Question: Why Debentures Are Issued?

How are debentures issued?

The procedure of issuing debentures by a company is similar to the one followed while issuing equity stocks.

The company starts by releasing a prospectus declaring the debenture issuance.

The company can issue debentures at a par, at a premium or at a discount as explained below.


What is Debenture example?

The definition of a debenture is a long-term bond issued by a company, or an unsecured loan that a company issues without a pledge of assets. An interest-bearing bond issued by a power company is an example of a debenture.

Is a debenture an asset?

The debenture is sometimes called a ‘floating charge debenture’ and includes all company assets. … The debenture secures the assets for the lender should the company fail and in liquidation, the charge becomes ‘fixed’ on the asset’s value at that point in time.

How many debentures can be issued?

A company cannot issue debentures to more than 500 people without appointing a debenture trustee, whose duty would be to protect the interest of Debenture Holders and redress their grievances.

Are debentures current liabilities?

Noncurrent liabilities include debentures, long-term loans, bonds payable, deferred tax liabilities, long-term lease obligations, and pension benefit obligations. The portion of a bond liability that will not be paid within the upcoming year is classified as a noncurrent liability.

What are the characteristics of debentures?

Characteristics of Debenture1.1 Written promise.1.2 Company Seal.1.3 Borrowed Funds.1.4 Maturity Period.1.5 Claim in Income.1.6 Priority Claim on Assets.1.7 No Controlling Power.1.8 Fixed Rate of Interest.More items…•

What are the disadvantages of debentures?

Following are the disadvantages of debentures: ADVERTISEMENTS: (a) Payment of interest on debenture is obligatory and hence it becomes burden if the company incurs loss. (b) Debentures are issued to trade on equity but too much dependence on debentures increases the financial risk of the company.

What is the maximum rate of discount for issuing debentures?

10%However, shares can be issued at discount in accordance with the provisions of Section 79 of The Companies Act, 1956 which stipulates that the rate of discount must not exceed 10% of the face value while debentures can be issued at any rate of discount.

What is face value of debenture?

Face value is a financial term used to describe the nominal or dollar value of a security, as stated by its issuer. For stocks, the face value is the original cost of the stock, as listed on the certificate. … The face value for bonds is often referred to as “par value” or simply “par.”

How do you calculate debenture issue?

(i) Issue of Debentures at Par: Debentures are said to be issued at par when the amount collected for it is equal to the nominal value (face value) of the debentures; for example, issue of Rs. 1,000 debenture for Rs. 1,000.

What are the purpose of issuing debentures?

The loan is issued to corporates based on their reputation at a fixed rate of interest. Debentures are also known as a bond which serves as an IOU between issuers and purchaser. Companies use debentures when they need to borrow the money at a fixed rate of interest for its expansion.

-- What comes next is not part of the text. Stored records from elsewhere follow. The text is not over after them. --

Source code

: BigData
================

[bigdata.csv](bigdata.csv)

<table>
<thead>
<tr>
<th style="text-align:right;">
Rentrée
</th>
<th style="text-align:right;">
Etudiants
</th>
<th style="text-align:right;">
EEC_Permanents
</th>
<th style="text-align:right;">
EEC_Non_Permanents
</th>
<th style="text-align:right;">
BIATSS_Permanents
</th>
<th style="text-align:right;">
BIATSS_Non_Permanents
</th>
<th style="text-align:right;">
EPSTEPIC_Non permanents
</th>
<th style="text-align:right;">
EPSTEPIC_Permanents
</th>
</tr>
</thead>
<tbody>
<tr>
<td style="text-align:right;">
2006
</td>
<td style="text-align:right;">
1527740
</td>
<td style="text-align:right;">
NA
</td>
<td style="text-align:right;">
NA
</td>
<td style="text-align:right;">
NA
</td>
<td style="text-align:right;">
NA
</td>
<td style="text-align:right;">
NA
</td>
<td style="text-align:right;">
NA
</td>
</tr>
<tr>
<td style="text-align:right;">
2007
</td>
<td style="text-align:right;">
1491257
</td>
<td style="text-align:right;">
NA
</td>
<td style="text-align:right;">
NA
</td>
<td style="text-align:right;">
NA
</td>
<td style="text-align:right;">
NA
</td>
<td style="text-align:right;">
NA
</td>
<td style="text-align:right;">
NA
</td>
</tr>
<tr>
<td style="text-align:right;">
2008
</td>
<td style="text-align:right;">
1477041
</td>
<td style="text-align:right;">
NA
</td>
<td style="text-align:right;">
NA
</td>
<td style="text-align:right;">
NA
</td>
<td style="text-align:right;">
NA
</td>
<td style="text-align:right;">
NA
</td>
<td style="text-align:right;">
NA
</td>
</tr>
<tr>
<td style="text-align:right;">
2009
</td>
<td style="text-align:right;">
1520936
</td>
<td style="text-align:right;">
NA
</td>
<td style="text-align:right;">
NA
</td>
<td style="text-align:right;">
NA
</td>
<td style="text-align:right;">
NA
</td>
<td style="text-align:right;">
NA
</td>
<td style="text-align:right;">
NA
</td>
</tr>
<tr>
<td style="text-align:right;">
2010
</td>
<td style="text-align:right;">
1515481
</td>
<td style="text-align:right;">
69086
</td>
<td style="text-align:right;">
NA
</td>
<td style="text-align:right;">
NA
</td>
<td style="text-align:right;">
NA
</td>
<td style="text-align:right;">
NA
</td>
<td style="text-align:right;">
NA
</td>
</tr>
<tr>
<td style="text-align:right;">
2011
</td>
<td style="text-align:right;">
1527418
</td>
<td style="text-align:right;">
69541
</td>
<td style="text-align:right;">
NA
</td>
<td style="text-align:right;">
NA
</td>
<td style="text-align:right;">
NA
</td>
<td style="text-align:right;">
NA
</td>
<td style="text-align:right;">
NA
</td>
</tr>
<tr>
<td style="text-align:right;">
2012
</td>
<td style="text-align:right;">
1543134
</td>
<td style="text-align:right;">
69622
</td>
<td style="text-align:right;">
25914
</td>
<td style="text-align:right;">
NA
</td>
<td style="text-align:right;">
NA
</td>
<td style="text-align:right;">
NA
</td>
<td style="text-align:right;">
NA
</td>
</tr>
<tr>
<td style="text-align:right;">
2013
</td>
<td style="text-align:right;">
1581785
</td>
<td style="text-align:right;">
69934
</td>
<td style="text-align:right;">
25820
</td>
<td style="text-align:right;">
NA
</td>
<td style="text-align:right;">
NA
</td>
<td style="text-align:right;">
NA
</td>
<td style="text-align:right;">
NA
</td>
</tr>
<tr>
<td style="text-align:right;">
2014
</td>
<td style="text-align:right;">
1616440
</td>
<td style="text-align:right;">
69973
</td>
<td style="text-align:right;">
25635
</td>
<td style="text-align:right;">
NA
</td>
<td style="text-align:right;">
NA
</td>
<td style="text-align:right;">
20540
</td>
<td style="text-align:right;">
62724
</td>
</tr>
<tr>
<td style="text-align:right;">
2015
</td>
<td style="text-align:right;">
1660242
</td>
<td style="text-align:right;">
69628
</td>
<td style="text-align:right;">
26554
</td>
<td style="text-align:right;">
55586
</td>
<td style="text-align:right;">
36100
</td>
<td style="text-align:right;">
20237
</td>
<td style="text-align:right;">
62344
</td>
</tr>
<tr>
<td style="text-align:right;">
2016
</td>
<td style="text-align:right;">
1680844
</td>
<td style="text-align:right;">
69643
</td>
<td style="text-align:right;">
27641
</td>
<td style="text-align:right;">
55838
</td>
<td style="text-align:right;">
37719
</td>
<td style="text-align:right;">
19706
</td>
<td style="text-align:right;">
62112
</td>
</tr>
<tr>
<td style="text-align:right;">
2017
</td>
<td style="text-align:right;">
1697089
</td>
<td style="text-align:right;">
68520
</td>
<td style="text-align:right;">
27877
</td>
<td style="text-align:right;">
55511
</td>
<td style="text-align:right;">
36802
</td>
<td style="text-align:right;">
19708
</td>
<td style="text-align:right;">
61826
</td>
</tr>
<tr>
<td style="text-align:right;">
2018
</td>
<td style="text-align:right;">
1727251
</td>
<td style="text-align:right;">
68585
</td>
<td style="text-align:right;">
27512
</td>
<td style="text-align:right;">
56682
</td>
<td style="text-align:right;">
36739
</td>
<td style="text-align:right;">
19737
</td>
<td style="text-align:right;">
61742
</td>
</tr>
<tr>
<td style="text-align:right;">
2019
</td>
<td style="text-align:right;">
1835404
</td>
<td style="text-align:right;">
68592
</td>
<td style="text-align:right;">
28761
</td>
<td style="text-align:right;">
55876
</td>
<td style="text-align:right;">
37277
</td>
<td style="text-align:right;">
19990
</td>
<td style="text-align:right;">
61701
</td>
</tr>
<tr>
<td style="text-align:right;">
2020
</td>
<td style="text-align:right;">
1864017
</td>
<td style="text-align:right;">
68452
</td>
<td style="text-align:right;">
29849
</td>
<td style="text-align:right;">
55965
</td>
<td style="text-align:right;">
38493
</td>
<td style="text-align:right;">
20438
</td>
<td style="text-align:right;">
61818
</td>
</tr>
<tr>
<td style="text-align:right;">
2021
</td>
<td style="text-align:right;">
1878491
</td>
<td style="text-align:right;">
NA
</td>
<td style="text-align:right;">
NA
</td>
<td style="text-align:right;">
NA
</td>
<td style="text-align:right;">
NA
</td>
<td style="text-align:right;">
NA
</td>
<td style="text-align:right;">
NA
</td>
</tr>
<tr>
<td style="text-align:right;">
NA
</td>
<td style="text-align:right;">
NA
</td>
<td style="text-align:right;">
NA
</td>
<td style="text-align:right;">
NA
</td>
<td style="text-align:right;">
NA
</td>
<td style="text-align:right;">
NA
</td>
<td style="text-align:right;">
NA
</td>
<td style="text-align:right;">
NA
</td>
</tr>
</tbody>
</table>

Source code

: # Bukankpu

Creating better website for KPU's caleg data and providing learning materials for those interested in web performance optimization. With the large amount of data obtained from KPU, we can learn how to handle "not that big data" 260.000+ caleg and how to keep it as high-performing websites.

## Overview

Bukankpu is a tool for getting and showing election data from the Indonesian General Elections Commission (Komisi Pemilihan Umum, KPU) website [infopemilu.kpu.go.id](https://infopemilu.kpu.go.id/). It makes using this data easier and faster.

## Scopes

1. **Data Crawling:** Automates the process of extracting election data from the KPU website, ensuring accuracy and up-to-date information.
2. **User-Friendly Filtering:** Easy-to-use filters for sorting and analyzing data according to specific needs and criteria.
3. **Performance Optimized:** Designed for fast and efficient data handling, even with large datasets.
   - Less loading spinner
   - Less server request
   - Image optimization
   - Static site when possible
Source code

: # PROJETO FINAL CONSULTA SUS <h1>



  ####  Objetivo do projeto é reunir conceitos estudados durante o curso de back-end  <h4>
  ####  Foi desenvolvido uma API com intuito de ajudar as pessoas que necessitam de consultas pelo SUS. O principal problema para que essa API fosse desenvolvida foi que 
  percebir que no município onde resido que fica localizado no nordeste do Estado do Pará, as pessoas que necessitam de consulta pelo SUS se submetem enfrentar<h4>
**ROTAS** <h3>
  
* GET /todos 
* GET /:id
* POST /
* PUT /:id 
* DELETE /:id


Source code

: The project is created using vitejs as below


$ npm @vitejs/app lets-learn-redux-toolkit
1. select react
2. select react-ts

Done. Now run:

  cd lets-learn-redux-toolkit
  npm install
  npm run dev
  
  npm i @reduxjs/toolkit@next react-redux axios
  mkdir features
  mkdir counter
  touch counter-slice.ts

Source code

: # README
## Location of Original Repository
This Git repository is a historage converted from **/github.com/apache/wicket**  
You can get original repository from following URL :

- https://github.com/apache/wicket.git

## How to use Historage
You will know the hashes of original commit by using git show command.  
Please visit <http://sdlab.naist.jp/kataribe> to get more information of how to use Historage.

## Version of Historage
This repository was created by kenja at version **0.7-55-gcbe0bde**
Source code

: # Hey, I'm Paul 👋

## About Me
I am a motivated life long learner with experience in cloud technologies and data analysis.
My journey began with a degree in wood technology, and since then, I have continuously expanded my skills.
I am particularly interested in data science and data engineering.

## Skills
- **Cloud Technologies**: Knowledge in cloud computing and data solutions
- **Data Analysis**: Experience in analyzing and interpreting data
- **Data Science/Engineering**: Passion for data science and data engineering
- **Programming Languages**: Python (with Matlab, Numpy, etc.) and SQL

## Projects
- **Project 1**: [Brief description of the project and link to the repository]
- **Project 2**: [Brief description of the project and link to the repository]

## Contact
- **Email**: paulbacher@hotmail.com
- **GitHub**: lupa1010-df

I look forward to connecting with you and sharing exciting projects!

Why debentures are issued at discount?

Unlike shares, a company can issue debentures at a discount which is called “Debentures issued at Discount”. Giving debentures at a discount increases the capital of the company with respect to the less increase in the Cash for it.

Is debenture a loan?

In the United States, a debenture is a loan that is backed by the full faith and credit of the issuer. This means that, in the US at least, a debenture is a type of Unsecured Loan, with the high creditworthiness of the borrower prompting the lender to make the loan.

What is Debenture simple words?

A debenture is a type of bond or other debt instrument that is unsecured by collateral. Since debentures have no collateral backing, debentures must rely on the creditworthiness and reputation of the issuer for support. Both corporations and governments frequently issue debentures to raise capital or funds.

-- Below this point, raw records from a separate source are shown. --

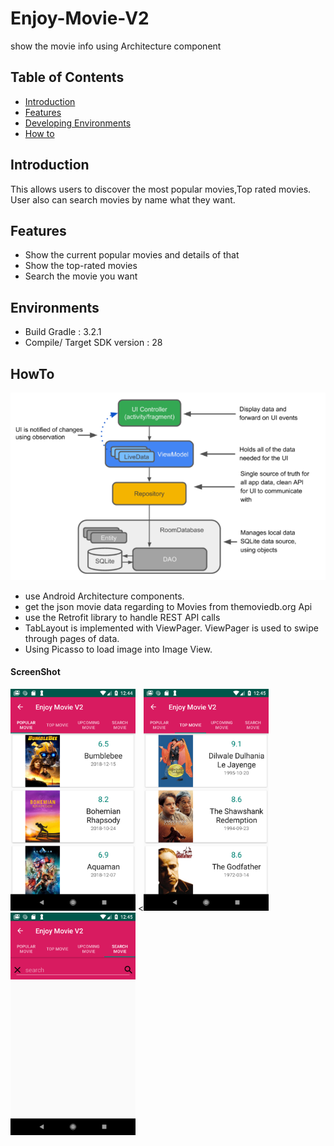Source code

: # Enjoy-Movie-V2
show the movie info using Architecture component

## Table of Contents

- [Introduction](#introduction)
- [Features](#features)
- [Developing Environments](#environments)
- [How to](#Howto)

## Introduction
This allows users to discover the most popular movies,Top rated movies.
User also can search movies by name what they want.
## Features
* Show the current popular movies and details of that
* Show the top-rated movies
* Search the movie you want

## Environments
- Build Gradle : 3.2.1
- Compile/ Target SDK version : 28

## HowTo

<img src="https://github.com/sangaelee/Enjoy-Movie-V2/blob/master/screenshot/ac.png" width="800"></img>
- use Android Architecture components.
- get the json movie data regarding to Movies from themoviedb.org Api
- use the Retrofit library to handle REST API calls 
- TabLayout is implemented with ViewPager. ViewPager is used to swipe through pages of
data.
- Using Picasso to load image into Image View.


#### ScreenShot
<img src="https://github.com/sangaelee/Enjoy-Movie-V2/blob/master/screenshot/Screenshot01.png" width="200"></img>    <<img src="https://github.com/sangaelee/Enjoy-Movie-V2/blob/master/screenshot/Screenshot02.png" width="200"></img>    <img src="https://github.com/sangaelee/Enjoy-Movie-V2/blob/master/screenshot/Screenshot03.png" width="200"></img>    
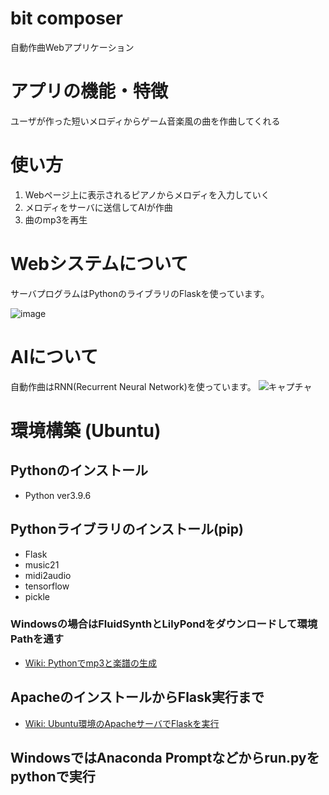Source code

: # bit composer
 自動作曲Webアプリケーション

# アプリの機能・特徴
ユーザが作った短いメロディからゲーム音楽風の曲を作曲してくれる

# 使い方
1. Webページ上に表示されるピアノからメロディを入力していく
2. メロディをサーバに送信してAIが作曲
3. 曲のmp3を再生

# Webシステムについて
サーバプログラムはPythonのライブラリのFlaskを使っています。
 
 ![image](https://user-images.githubusercontent.com/43458963/143021077-12c72daf-c194-4914-8e4b-0b77dd9f3822.png)

# AIについて
自動作曲はRNN(Recurrent Neural Network)を使っています。
![キャプチャ](https://user-images.githubusercontent.com/43458963/143048883-7ccfc8c7-33bf-4be4-9133-b6e54f8e240f.PNG)

# 環境構築 (Ubuntu)

## Pythonのインストール
- Python ver3.9.6

## Pythonライブラリのインストール(pip)
- Flask
- music21
- midi2audio
- tensorflow
- pickle

### Windowsの場合はFluidSynthとLilyPondをダウンロードして環境Pathを通す
- [Wiki: Pythonでmp3と楽譜の生成](https://github.com/yoshitake266/bitComposer_prj/wiki/Python%E3%81%A7mp3%E3%81%A8%E6%A5%BD%E8%AD%9C%E3%81%AE%E7%94%9F%E6%88%90)

## ApacheのインストールからFlask実行まで
- [Wiki: Ubuntu環境のApacheサーバでFlaskを実行](https://github.com/yoshitake266/bitComposer_prj/wiki/Ubuntu%E7%92%B0%E5%A2%83%E3%81%AEApache%E3%82%B5%E3%83%BC%E3%83%90%E3%81%A7Flask%E3%82%92%E5%AE%9F%E8%A1%8C)

## WindowsではAnaconda Promptなどからrun.pyをpythonで実行
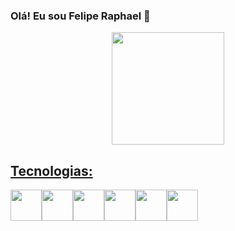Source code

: ### Olá! Eu sou Felipe Raphael 👋

 
<div align="center">
    <a href="https://github.com/frcelipe7">
    <img height="180em" src="https://github-readme-stats.vercel.app/api/top-langs/?username=frcelipe7&layout=compact&langs_count=7&theme=dracula"/>
</div>
<div>
    <h2>Tecnologias:</h2>
    <div style="display: flex;" class="tecnologias">
        <img width="50px;" height="50px;" src="https://cdn.jsdelivr.net/gh/devicons/devicon/icons/html5/html5-original.svg" />
        <img width="50px;" height="50px;" src="https://cdn.jsdelivr.net/gh/devicons/devicon/icons/css3/css3-original.svg" />
        <img width="50px;" height="50px;" src="https://cdn.jsdelivr.net/gh/devicons/devicon/icons/javascript/javascript-original.svg" />
        <img width="50px;" height="50px;" src="https://cdn.jsdelivr.net/gh/devicons/devicon/icons/python/python-original.svg" />
        <img width="50px;" height="50px;" src="https://cdn.jsdelivr.net/gh/devicons/devicon/icons/django/django-plain-wordmark.svg" />
        <img width="50px;" height="50px;" src="https://cdn.jsdelivr.net/gh/devicons/devicon/icons/git/git-original.svg" />
    </div>
</div>
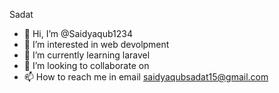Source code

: Sadat
- 👋 Hi, I’m @Saidyaqub1234 
- 👀 I’m interested in web devolpment
- 🌱 I’m currently learning laravel
- 💞️ I’m looking to collaborate on 
- 📫 How to reach me in email saidyaqubsadat15@gmail.com

<!---
Saidyaqub1234/Saidyaqub1234 is a ✨ special ✨ repository because its `README.md` (this file) appears on your GitHub profile.
You can click the Preview link to take a look at your changes.
--->
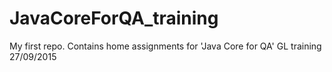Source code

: # JavaCoreForQA_training
My first repo. Contains home assignments for 'Java Core for QA' GL training
27/09/2015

What are debentures risk factors?

The credit risk is the risk that the investor’s interest and/or capital are not repaid by the borrower. … Factors that affect the credit risk include the ranking of the debt in terms of repayment upon liquidation of the company, purposes the investors’ funds will be used for, and financial strength of the company.

What is difference between debentures and shares?

Shares and debentures both are ways to raise capital however debentures are borrowed capital whereas shares are a portion of the company’s capital itself.

What are 3 types of debentures issued by company describe in detail?

Types of DebenturesRedeemable and Irredeemable (Perpetual) Debentures.Convertible and Non-Convertible Debentures.Fully and Partly Convertible Debentures.Secured (Mortgage) and Unsecured (Naked) Debentures.First Mortgaged and Second Mortgaged Debentures.Registered Unregistered Debentures (Bearer) Debenture.More items…•

Are debentures safe?

In fact, since 1999, the company virtually stopped paying interest on the secured debentures issued by it. … Hence, the moral of the story is that, an investor should not be misled by the fact that when a debenture is secured against the assets of the company means it is a safe and secure investment.